Check in every Monday, Wednesday and Friday

Here’s  a very short video for you! I realized that when life gets hectic I am a little slower to post so I came up with a plan: I will post blog entries on Monday, Wednesday and Friday every week.  That way, you can check in to see what’s on my education radar.  In the meantime, I’ll keep reading and surfing so you stay up to date on the news about what’s going on in the world of compulsory education, especially as it relates to the arts.  Thanks for reading.  Look for some other exciting changes this week and feel free to let me know what it is you would like to see me discuss on this blog!

Arts Teaches 21st Century Skills

In 2004 The Partnership for 21st Century skills released a document that should have everyone in the world of education jumping through their hatbands.  Although there are some articles touting the efficacy of this bit of research, there isn’t quite the fanfare one would expect for such a project.  I have my theories as to why we might want to ignore a project that turns our current learning model on its ear.  But it is out there.

Cutting edge businesses such as Apple, Blackboard, Intel, Lego, Microsoft, Oracle, Verizon, Cisco and many others are deeply involved in the conversation to raise awareness.  If we pay attention to what progressive business leaders and visionary educators have to say about why, what and how we are teaching rather than how much it costs to prop up the old model, we might see positive, groundbreaking, grassroots social change.  According to Ken Kay, President of the Partnership for 21st Century Skills, (this link is less than a minute and worth your time). “There is no doubt that creating an aligned 21st century education system that prepares students, workers and citizens to triumph in the global skills race is the central economic competitiveness issue for the next decade.”

The Partnership for 21st Century Skills arts map is a simple, colorful, 17 page, brochure-style document that can be used for curriculum development in all areas.  There are four other skills maps and three literacy maps as well as a variety of other resources and valuable information.  Each of the maps comes with a more precise framework definition document.  The entire project looks to the future of knowledge and education.  The emphasis on media literacy,  life skills and technology seems a no-brainer, but we avoid considering the obvious because of economic short-sightedness.

It is no surprise to arts teachers that the Partnership for 21st Century Skills has at its core an education model that looks very similar to the one arts educators have been using for decades.
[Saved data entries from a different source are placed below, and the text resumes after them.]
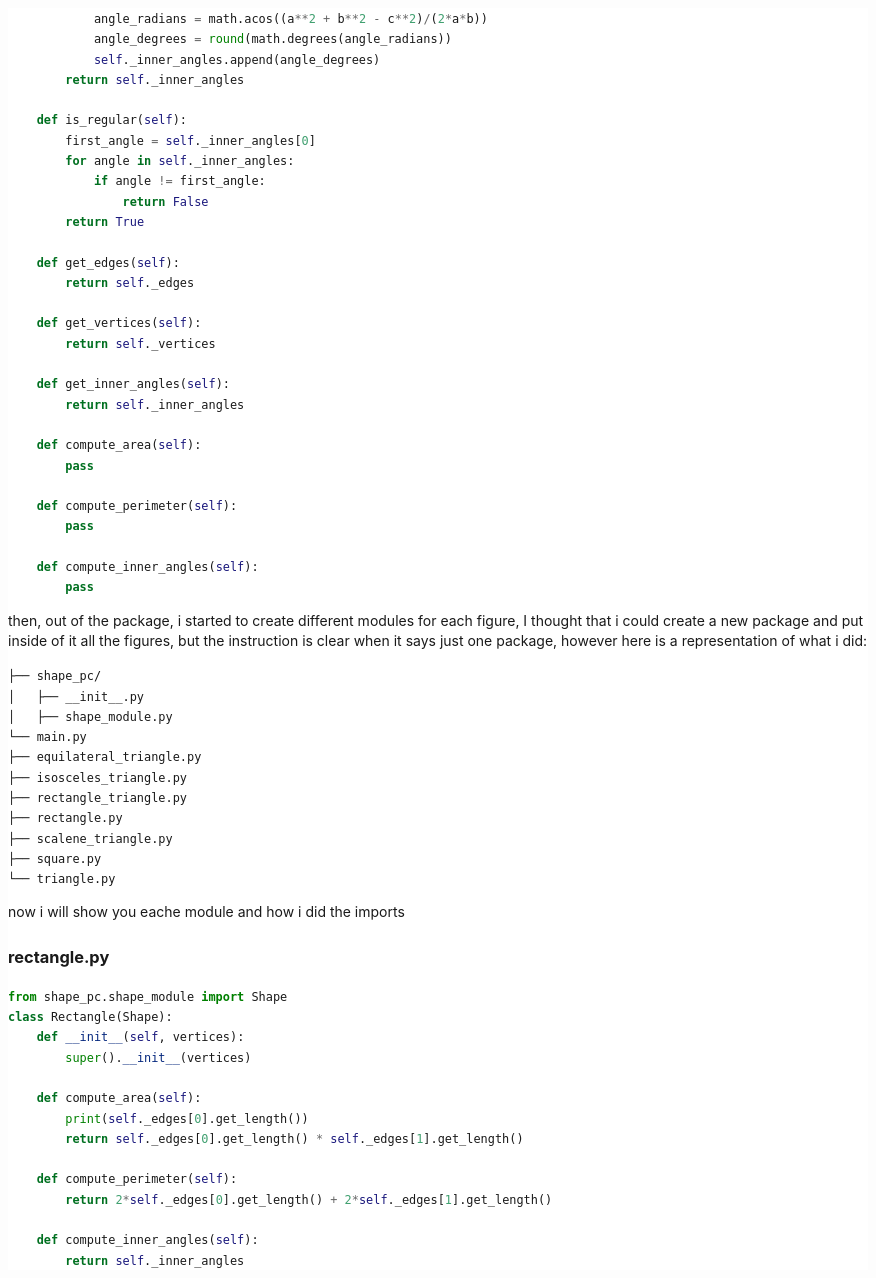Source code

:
 ```python
            angle_radians = math.acos((a**2 + b**2 - c**2)/(2*a*b))
            angle_degrees = round(math.degrees(angle_radians))
            self._inner_angles.append(angle_degrees)
        return self._inner_angles
                
    def is_regular(self):
        first_angle = self._inner_angles[0]
        for angle in self._inner_angles:
            if angle != first_angle:
                return False
        return True        
    
    def get_edges(self):
        return self._edges
    
    def get_vertices(self):
        return self._vertices
    
    def get_inner_angles(self):
        return self._inner_angles
    
    def compute_area(self):
        pass
    
    def compute_perimeter(self):
        pass
    
    def compute_inner_angles(self):
        pass
```
then, out of the package, i started to create different modules for each figure, I thought that i could create a new package and put inside of it all the figures, but the instruction is clear when it says just one package, however here is a representation of what i did: 
```
├── shape_pc/
│   ├── __init__.py
│   ├── shape_module.py
└── main.py
├── equilateral_triangle.py
├── isosceles_triangle.py
├── rectangle_triangle.py
├── rectangle.py
├── scalene_triangle.py
├── square.py
└── triangle.py
```
now i will show you eache module and how i did the imports
### rectangle.py
```python
from shape_pc.shape_module import Shape
class Rectangle(Shape):
    def __init__(self, vertices):
        super().__init__(vertices)
        
    def compute_area(self):
        print(self._edges[0].get_length())
        return self._edges[0].get_length() * self._edges[1].get_length()
    
    def compute_perimeter(self):
        return 2*self._edges[0].get_length() + 2*self._edges[1].get_length()
    
    def compute_inner_angles(self):
        return self._inner_angles
```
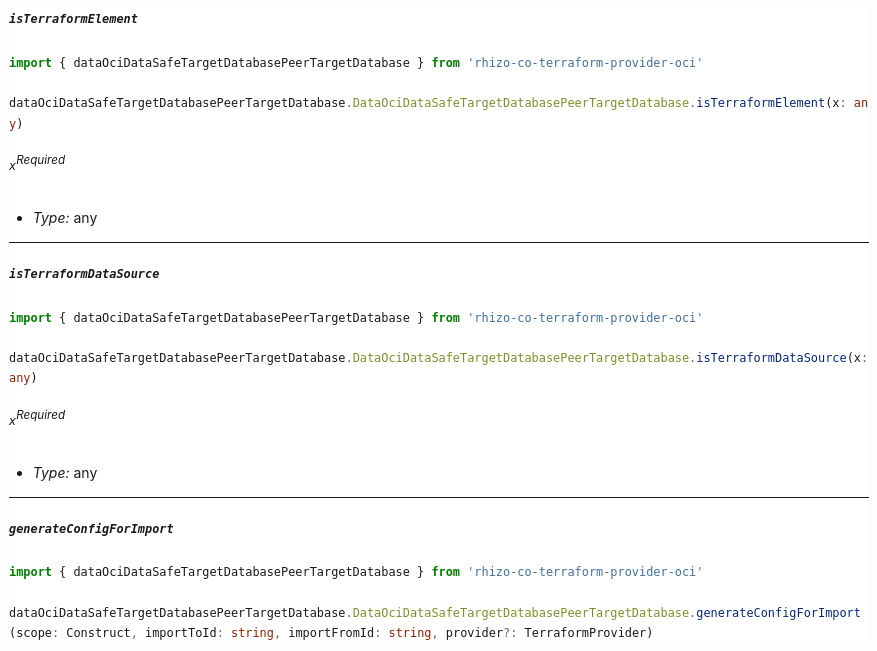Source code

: 
##### `isTerraformElement` <a name="isTerraformElement" id="rhizo-co-terraform-provider-oci.dataOciDataSafeTargetDatabasePeerTargetDatabase.DataOciDataSafeTargetDatabasePeerTargetDatabase.isTerraformElement"></a>

```typescript
import { dataOciDataSafeTargetDatabasePeerTargetDatabase } from 'rhizo-co-terraform-provider-oci'

dataOciDataSafeTargetDatabasePeerTargetDatabase.DataOciDataSafeTargetDatabasePeerTargetDatabase.isTerraformElement(x: any)
```

###### `x`<sup>Required</sup> <a name="x" id="rhizo-co-terraform-provider-oci.dataOciDataSafeTargetDatabasePeerTargetDatabase.DataOciDataSafeTargetDatabasePeerTargetDatabase.isTerraformElement.parameter.x"></a>

- *Type:* any

---

##### `isTerraformDataSource` <a name="isTerraformDataSource" id="rhizo-co-terraform-provider-oci.dataOciDataSafeTargetDatabasePeerTargetDatabase.DataOciDataSafeTargetDatabasePeerTargetDatabase.isTerraformDataSource"></a>

```typescript
import { dataOciDataSafeTargetDatabasePeerTargetDatabase } from 'rhizo-co-terraform-provider-oci'

dataOciDataSafeTargetDatabasePeerTargetDatabase.DataOciDataSafeTargetDatabasePeerTargetDatabase.isTerraformDataSource(x: any)
```

###### `x`<sup>Required</sup> <a name="x" id="rhizo-co-terraform-provider-oci.dataOciDataSafeTargetDatabasePeerTargetDatabase.DataOciDataSafeTargetDatabasePeerTargetDatabase.isTerraformDataSource.parameter.x"></a>

- *Type:* any

---

##### `generateConfigForImport` <a name="generateConfigForImport" id="rhizo-co-terraform-provider-oci.dataOciDataSafeTargetDatabasePeerTargetDatabase.DataOciDataSafeTargetDatabasePeerTargetDatabase.generateConfigForImport"></a>

```typescript
import { dataOciDataSafeTargetDatabasePeerTargetDatabase } from 'rhizo-co-terraform-provider-oci'

dataOciDataSafeTargetDatabasePeerTargetDatabase.DataOciDataSafeTargetDatabasePeerTargetDatabase.generateConfigForImport(scope: Construct, importToId: string, importFromId: string, provider?: TerraformProvider)
```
It features critical thinking, collaboration and innovation and emphasizes integrated learning.  For some of us, integrated means we made an art project depicting the Lewis & Clark expedition.  But for arts educators we understand the value of integration in our curriculum.  It isn’t necessary to explain to students that “today we are going to learn a math skill” when they enlarge an art project using a grid.  We don’t have to explain integration of physics in our curriculum when demonstrating how the pulley system works to operate the grand curtain at a stage proscenium.  There is no discussion of a history lesson when the choir teacher explains the Baroque period.  It is commonly accepted that all arts teachers are integrative.  It is not otherwise possible to teach an arts class.  I am by no means suggesting that science teachers do not expect to teach some writing skills or that English teachers wouldn’t run across a history lesson.  I am saying that our current model compartmentalizes learning in a way that has no parallel in the real world.
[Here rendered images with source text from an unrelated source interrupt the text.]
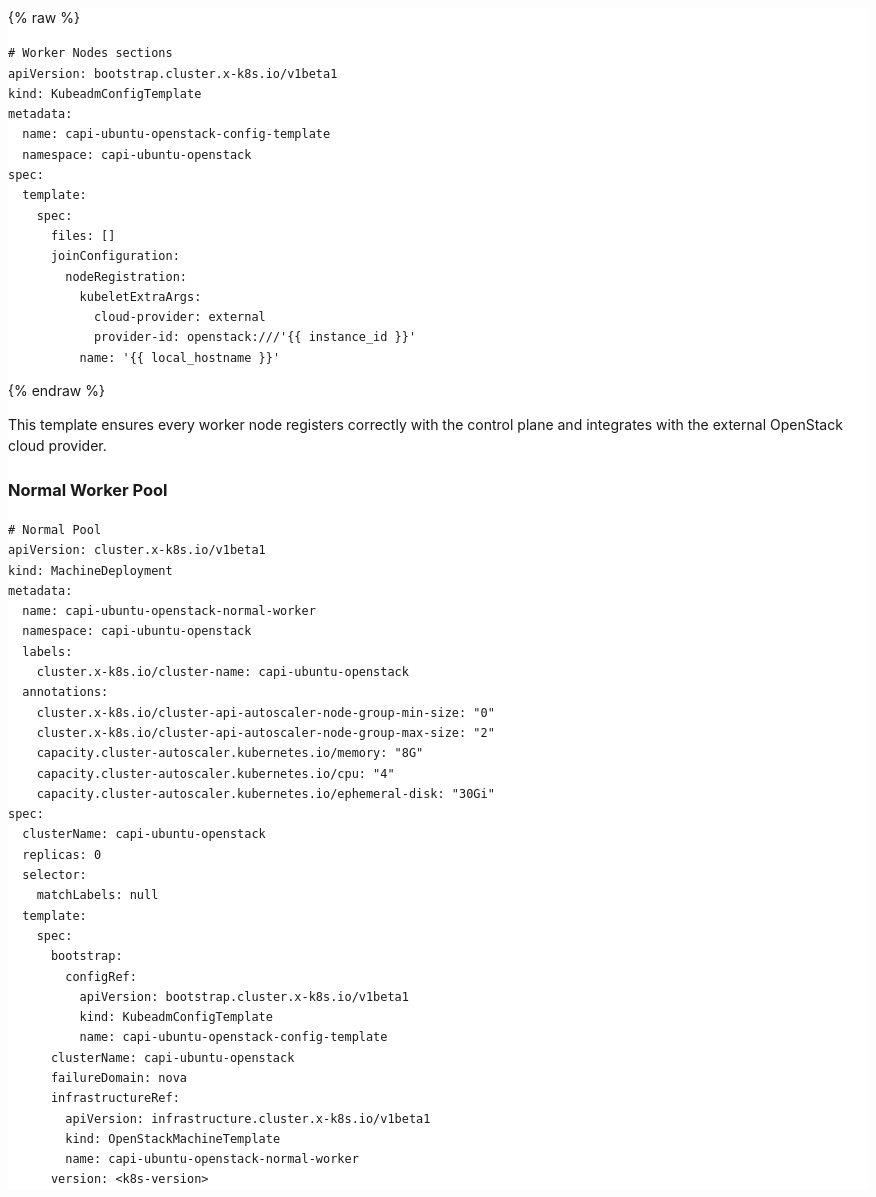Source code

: {% raw %}
```
# Worker Nodes sections
apiVersion: bootstrap.cluster.x-k8s.io/v1beta1
kind: KubeadmConfigTemplate
metadata:
  name: capi-ubuntu-openstack-config-template
  namespace: capi-ubuntu-openstack
spec:
  template:
    spec:
      files: []
      joinConfiguration:
        nodeRegistration:
          kubeletExtraArgs:
            cloud-provider: external
            provider-id: openstack:///'{{ instance_id }}'
          name: '{{ local_hostname }}'
```
{% endraw %}

This template ensures every worker node registers correctly with the control plane and integrates with the external OpenStack cloud provider.

### Normal Worker Pool

```
# Normal Pool
apiVersion: cluster.x-k8s.io/v1beta1
kind: MachineDeployment
metadata:
  name: capi-ubuntu-openstack-normal-worker
  namespace: capi-ubuntu-openstack
  labels:
    cluster.x-k8s.io/cluster-name: capi-ubuntu-openstack
  annotations:
    cluster.x-k8s.io/cluster-api-autoscaler-node-group-min-size: "0"
    cluster.x-k8s.io/cluster-api-autoscaler-node-group-max-size: "2"
    capacity.cluster-autoscaler.kubernetes.io/memory: "8G"
    capacity.cluster-autoscaler.kubernetes.io/cpu: "4"
    capacity.cluster-autoscaler.kubernetes.io/ephemeral-disk: "30Gi"
spec:
  clusterName: capi-ubuntu-openstack
  replicas: 0
  selector:
    matchLabels: null
  template:
    spec:
      bootstrap:
        configRef:
          apiVersion: bootstrap.cluster.x-k8s.io/v1beta1
          kind: KubeadmConfigTemplate
          name: capi-ubuntu-openstack-config-template
      clusterName: capi-ubuntu-openstack
      failureDomain: nova
      infrastructureRef:
        apiVersion: infrastructure.cluster.x-k8s.io/v1beta1
        kind: OpenStackMachineTemplate
        name: capi-ubuntu-openstack-normal-worker
      version: <k8s-version>
```
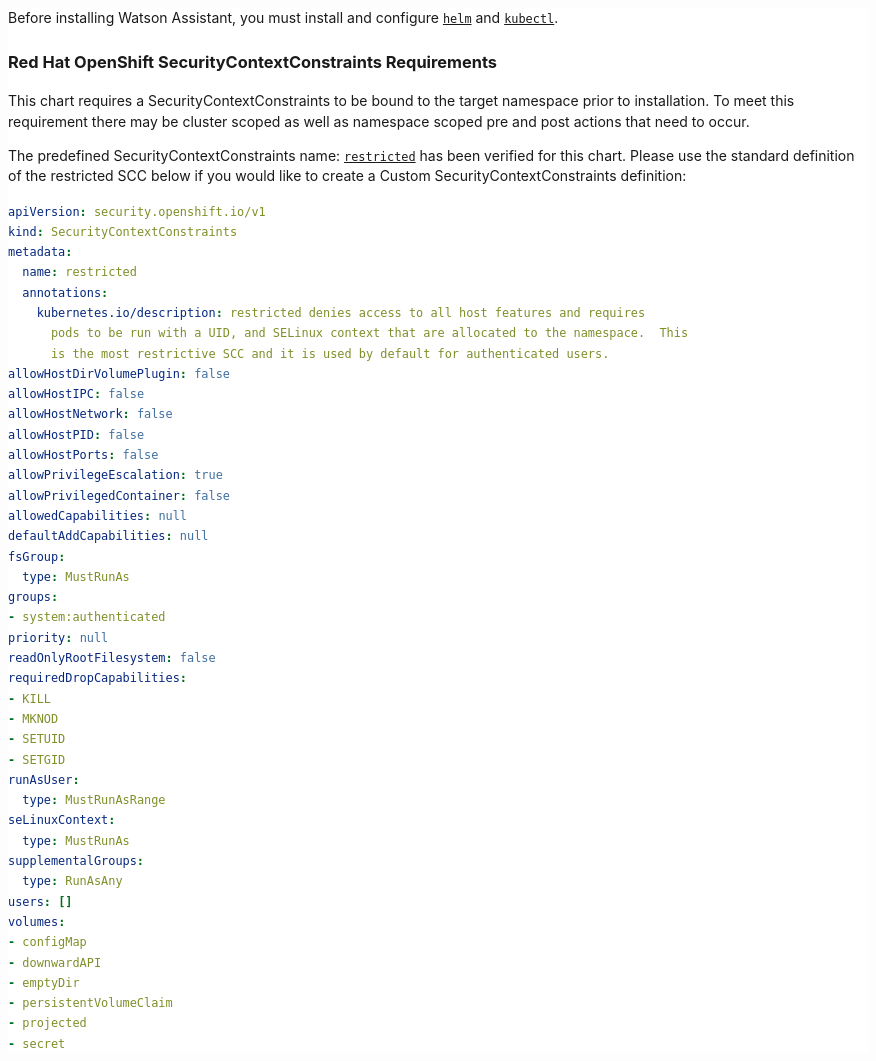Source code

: Before installing Watson Assistant, you must install and configure [`helm`](https://helm.sh/docs/using_helm/#installing-the-helm-client) and [`kubectl`](https://kubernetes.io/docs/tasks/tools/install-kubectl).

### Red Hat OpenShift SecurityContextConstraints Requirements
This chart requires a SecurityContextConstraints to be bound to the target namespace prior to installation. To meet this requirement there may be cluster scoped as well as namespace scoped pre and post actions that need to occur.

The predefined SecurityContextConstraints name: [`restricted`](https://ibm.biz/cpkspec-scc) has been verified for this chart.
Please use the standard definition of the restricted SCC below if you would like to create a Custom SecurityContextConstraints definition:
```yaml
apiVersion: security.openshift.io/v1
kind: SecurityContextConstraints
metadata:
  name: restricted
  annotations:
    kubernetes.io/description: restricted denies access to all host features and requires
      pods to be run with a UID, and SELinux context that are allocated to the namespace.  This
      is the most restrictive SCC and it is used by default for authenticated users.
allowHostDirVolumePlugin: false
allowHostIPC: false
allowHostNetwork: false
allowHostPID: false
allowHostPorts: false
allowPrivilegeEscalation: true
allowPrivilegedContainer: false
allowedCapabilities: null
defaultAddCapabilities: null
fsGroup:
  type: MustRunAs
groups:
- system:authenticated
priority: null
readOnlyRootFilesystem: false
requiredDropCapabilities:
- KILL
- MKNOD
- SETUID
- SETGID
runAsUser:
  type: MustRunAsRange
seLinuxContext:
  type: MustRunAs
supplementalGroups:
  type: RunAsAny
users: []
volumes:
- configMap
- downwardAPI
- emptyDir
- persistentVolumeClaim
- projected
- secret
```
If we are to address widespread resignation, poverty, labor skills deficits, teen suicide, juvenile crime and our economic position in a global market, we must first address the most profound influence on young people outside their families; we must transform our education system.  If we do not, we will see a continued increase in the gap between haves and have-nots, a rising budget deficit, decreased standing in a world market and an eventual slide into 2nd World status.  It is time we got serious about joining the 21st Century.